- _Task brief_
Below are records; copy every line among them that contains the word "completed".

--- Material supplied Enclosed Below ---

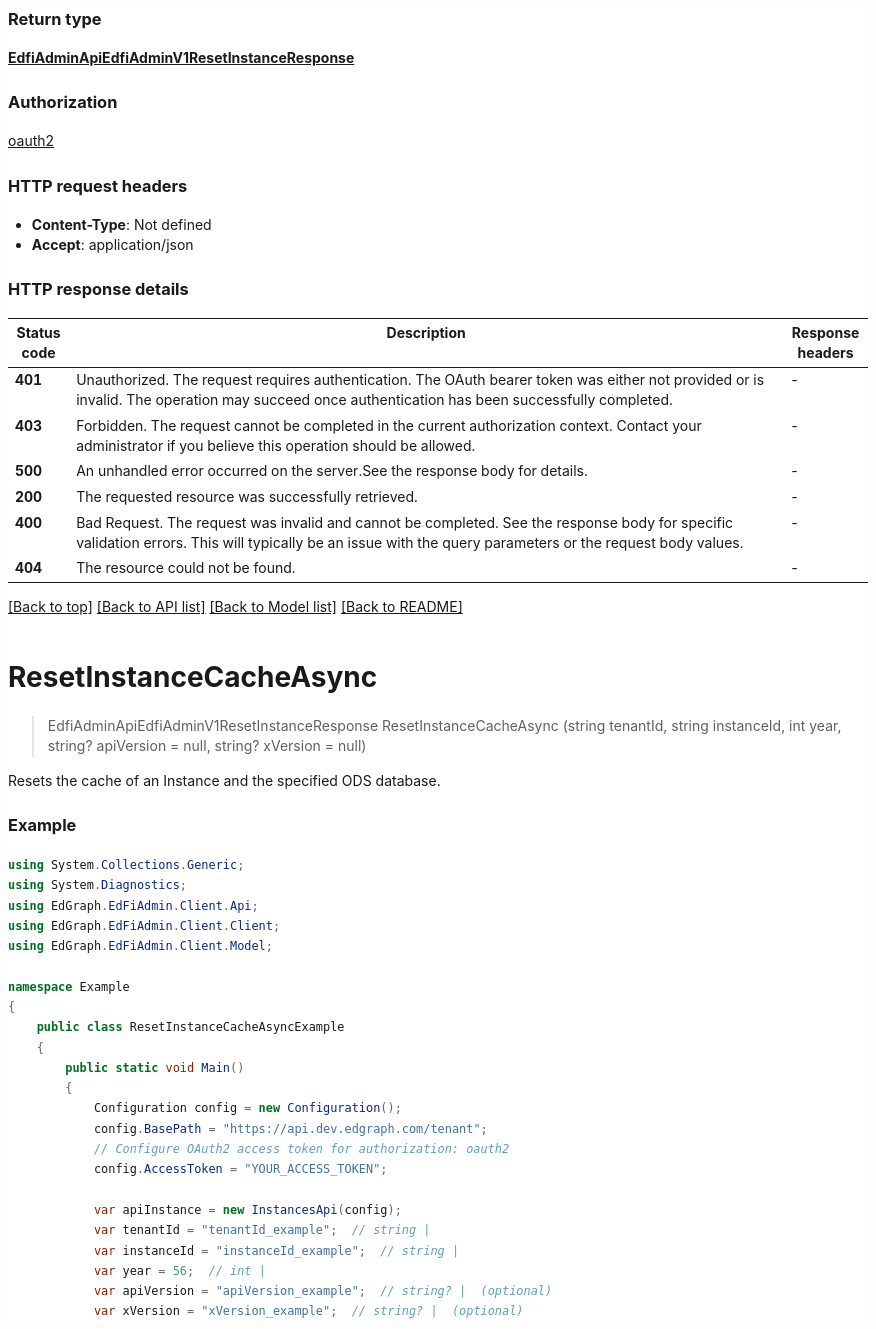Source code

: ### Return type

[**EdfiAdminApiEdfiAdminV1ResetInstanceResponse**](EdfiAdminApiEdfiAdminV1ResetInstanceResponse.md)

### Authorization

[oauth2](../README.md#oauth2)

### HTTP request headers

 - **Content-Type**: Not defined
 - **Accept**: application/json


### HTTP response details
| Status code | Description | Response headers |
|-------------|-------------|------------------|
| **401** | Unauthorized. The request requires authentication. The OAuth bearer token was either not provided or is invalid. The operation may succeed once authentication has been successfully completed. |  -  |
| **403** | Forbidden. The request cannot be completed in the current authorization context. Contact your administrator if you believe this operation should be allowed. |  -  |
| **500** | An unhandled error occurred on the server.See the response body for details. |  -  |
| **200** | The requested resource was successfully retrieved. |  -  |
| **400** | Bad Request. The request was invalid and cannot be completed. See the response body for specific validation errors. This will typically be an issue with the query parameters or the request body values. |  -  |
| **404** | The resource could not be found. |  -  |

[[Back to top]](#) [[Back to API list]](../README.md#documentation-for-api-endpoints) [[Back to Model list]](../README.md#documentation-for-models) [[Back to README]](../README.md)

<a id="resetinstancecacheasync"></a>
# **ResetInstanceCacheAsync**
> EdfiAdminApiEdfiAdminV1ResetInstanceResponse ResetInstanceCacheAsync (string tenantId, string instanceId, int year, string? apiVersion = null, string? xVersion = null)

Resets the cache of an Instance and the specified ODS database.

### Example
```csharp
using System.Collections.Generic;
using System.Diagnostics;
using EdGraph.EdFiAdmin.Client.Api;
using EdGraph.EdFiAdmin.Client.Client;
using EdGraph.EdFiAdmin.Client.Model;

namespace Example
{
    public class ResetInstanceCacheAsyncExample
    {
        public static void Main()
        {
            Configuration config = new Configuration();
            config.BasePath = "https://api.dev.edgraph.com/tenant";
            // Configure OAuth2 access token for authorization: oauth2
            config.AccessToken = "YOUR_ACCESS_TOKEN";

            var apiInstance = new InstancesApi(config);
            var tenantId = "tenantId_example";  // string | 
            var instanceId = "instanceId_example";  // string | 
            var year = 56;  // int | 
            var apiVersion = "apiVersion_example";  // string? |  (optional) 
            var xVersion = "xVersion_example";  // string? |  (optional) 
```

--- End of Enclosed Material supplied ---
--- Material supplied Enclosed Below ---

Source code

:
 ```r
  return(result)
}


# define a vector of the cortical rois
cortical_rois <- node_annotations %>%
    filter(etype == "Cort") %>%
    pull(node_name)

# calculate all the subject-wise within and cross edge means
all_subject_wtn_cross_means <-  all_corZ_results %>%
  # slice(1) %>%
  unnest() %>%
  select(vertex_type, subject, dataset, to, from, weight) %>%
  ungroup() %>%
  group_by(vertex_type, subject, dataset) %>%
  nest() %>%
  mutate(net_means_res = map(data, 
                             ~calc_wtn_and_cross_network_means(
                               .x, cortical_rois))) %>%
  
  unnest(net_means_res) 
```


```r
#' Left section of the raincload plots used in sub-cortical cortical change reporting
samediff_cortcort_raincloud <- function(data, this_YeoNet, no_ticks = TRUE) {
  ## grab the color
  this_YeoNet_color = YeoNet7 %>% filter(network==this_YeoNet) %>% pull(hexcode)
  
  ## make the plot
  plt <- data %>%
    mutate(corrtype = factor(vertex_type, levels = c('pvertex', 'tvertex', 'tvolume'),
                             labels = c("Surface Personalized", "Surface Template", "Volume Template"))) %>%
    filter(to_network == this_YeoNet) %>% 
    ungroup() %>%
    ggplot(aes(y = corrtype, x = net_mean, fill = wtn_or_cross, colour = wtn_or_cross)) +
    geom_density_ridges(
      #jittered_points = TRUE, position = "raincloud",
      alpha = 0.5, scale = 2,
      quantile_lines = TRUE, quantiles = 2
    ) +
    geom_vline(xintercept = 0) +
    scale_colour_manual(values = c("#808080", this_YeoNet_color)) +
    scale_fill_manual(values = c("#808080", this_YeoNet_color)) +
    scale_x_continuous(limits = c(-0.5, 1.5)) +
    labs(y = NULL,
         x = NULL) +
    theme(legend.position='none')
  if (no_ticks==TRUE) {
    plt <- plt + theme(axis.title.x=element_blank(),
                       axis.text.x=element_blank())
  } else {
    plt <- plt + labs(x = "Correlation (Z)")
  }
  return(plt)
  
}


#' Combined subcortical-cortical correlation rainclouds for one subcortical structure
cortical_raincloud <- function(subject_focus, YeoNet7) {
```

--- End of Enclosed Material supplied ---

- _Response to this exercise_
| **401** | Unauthorized. The request requires authentication. The OAuth bearer token was either not provided or is invalid. The operation may succeed once authentication has been successfully completed. |  -  |
| **403** | Forbidden. The request cannot be completed in the current authorization context. Contact your administrator if you believe this operation should be allowed. |  -  |
| **400** | Bad Request. The request was invalid and cannot be completed. See the response body for specific validation errors. This will typically be an issue with the query parameters or the request body values. |  -  |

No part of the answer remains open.